• [Exercise prompt]: Please keep to the lines below from the one with "addition of new" through the one with "institution, it's inconsistent", and restate them word for word, ends included.

• [Records provided]:
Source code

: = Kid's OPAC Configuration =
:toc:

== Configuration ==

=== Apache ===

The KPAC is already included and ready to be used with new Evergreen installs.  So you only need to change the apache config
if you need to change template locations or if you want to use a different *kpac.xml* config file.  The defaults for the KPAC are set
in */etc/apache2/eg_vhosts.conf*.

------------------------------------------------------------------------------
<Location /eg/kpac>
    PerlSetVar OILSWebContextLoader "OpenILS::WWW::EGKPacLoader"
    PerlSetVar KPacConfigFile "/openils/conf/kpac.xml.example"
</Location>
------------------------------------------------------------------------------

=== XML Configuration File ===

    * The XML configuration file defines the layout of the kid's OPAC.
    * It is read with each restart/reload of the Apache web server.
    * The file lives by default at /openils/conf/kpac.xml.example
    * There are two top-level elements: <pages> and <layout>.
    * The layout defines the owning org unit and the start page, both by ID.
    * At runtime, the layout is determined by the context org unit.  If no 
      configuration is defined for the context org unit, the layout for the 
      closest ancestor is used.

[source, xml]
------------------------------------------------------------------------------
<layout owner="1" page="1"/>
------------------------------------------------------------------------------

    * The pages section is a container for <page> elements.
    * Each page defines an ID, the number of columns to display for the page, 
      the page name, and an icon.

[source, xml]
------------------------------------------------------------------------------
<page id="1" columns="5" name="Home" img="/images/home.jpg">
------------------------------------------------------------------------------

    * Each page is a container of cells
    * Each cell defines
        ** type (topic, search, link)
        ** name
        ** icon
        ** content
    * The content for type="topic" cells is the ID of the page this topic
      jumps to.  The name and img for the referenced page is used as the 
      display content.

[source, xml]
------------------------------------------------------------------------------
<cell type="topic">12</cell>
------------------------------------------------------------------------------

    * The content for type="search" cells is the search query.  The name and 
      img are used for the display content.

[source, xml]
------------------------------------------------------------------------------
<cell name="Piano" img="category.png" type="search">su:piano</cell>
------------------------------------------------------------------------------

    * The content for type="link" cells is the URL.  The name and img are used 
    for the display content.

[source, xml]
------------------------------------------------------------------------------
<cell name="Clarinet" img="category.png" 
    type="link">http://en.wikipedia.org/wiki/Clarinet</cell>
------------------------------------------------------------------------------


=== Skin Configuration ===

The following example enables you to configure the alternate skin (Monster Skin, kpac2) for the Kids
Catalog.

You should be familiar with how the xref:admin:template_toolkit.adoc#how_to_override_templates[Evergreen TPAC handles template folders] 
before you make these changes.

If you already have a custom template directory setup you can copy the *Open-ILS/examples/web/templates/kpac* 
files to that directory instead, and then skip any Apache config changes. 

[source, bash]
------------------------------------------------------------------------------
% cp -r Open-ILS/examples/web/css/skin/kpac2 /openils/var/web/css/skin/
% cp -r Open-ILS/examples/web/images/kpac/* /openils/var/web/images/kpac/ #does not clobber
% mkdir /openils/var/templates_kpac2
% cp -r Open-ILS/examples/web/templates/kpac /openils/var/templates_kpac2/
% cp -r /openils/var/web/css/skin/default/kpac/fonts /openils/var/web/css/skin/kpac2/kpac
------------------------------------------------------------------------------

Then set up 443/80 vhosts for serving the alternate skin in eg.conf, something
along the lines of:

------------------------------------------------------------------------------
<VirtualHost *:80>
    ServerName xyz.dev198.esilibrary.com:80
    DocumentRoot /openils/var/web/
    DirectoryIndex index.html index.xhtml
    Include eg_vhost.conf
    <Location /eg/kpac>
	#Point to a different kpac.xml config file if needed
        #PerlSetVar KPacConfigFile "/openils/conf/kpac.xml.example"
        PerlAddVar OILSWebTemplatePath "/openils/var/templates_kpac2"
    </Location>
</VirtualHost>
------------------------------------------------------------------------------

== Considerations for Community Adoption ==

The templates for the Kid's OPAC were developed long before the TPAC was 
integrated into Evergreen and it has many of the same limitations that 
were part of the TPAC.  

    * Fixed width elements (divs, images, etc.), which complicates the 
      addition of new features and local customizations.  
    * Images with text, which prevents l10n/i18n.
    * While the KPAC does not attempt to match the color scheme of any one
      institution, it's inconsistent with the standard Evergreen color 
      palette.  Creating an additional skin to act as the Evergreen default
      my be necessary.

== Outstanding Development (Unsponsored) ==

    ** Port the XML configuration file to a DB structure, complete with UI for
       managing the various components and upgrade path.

--

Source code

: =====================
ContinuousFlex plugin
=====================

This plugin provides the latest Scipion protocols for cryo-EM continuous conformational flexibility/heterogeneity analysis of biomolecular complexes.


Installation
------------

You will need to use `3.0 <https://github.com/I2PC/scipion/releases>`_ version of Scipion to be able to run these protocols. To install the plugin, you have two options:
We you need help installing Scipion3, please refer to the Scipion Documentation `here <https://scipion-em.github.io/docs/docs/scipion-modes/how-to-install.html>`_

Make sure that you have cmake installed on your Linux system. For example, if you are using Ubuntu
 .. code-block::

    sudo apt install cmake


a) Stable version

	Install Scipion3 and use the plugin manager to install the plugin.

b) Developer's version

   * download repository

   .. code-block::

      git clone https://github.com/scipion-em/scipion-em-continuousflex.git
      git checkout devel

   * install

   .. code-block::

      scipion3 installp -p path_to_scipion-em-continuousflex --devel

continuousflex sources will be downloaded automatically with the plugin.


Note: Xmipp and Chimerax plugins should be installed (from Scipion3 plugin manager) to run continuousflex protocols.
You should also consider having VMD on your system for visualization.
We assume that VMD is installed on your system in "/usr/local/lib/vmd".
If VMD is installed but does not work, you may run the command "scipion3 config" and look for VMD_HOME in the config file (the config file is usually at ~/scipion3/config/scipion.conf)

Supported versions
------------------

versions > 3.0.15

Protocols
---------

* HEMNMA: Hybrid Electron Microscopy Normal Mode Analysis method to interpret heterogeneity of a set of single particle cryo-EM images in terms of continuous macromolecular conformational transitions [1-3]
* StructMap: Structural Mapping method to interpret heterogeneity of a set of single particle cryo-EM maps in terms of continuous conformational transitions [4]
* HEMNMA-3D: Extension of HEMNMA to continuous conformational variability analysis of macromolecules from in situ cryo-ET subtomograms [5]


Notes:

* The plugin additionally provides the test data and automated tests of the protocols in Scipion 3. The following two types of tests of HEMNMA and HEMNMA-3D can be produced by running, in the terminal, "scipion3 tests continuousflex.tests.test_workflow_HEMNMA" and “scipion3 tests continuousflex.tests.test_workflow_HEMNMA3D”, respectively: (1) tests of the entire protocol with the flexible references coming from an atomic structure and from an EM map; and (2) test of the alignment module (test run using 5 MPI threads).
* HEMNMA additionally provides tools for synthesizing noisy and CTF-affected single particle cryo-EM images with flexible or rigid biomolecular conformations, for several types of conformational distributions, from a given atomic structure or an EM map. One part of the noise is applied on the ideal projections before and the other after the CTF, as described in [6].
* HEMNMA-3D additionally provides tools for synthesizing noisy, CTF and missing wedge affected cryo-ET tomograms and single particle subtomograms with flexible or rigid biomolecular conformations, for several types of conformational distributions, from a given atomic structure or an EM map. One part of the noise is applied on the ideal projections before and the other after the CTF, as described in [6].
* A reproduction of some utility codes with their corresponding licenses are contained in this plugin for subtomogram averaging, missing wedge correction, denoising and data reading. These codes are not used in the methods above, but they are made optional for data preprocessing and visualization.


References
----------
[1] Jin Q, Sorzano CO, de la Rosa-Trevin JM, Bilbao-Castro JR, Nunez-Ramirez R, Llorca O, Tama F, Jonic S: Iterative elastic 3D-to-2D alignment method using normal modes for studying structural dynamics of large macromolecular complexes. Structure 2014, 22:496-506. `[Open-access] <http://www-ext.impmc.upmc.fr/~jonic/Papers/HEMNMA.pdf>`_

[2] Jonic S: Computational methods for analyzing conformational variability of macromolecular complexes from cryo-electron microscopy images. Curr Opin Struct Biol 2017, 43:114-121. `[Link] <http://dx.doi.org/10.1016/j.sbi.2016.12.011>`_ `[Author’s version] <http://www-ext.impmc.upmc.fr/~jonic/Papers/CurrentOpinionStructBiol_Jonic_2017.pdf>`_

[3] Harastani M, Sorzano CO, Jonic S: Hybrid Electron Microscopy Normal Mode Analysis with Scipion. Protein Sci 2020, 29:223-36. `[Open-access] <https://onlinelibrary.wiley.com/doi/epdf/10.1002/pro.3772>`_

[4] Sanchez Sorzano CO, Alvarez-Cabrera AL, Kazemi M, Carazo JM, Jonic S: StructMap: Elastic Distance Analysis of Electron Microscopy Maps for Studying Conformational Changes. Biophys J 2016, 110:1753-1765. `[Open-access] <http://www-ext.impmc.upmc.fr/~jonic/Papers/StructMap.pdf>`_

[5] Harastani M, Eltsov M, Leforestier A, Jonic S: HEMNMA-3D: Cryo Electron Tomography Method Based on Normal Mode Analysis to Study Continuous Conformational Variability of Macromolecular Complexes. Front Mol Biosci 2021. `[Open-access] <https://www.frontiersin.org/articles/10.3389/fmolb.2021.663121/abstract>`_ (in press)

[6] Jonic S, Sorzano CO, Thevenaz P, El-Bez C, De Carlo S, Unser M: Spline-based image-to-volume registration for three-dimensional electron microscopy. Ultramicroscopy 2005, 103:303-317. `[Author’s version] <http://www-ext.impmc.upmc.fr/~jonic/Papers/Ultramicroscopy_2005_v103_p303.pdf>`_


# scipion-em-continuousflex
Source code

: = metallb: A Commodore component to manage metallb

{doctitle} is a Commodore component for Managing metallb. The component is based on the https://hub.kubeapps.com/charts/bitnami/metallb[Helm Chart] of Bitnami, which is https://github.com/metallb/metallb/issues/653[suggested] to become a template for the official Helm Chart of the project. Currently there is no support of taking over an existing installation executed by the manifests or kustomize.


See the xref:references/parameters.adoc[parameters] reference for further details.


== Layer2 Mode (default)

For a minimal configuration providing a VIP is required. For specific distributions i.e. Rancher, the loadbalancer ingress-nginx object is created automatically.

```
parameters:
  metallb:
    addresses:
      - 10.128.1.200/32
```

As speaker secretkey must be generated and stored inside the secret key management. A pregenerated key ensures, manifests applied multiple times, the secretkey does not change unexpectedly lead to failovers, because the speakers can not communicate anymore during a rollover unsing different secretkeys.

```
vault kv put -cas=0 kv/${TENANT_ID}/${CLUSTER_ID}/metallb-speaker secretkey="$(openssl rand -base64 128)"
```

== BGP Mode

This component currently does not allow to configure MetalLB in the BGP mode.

• [Expected output]:
      addition of new features and local customizations.  
    * Images with text, which prevents l10n/i18n.
    * While the KPAC does not attempt to match the color scheme of any one
      institution, it's inconsistent with the standard Evergreen color 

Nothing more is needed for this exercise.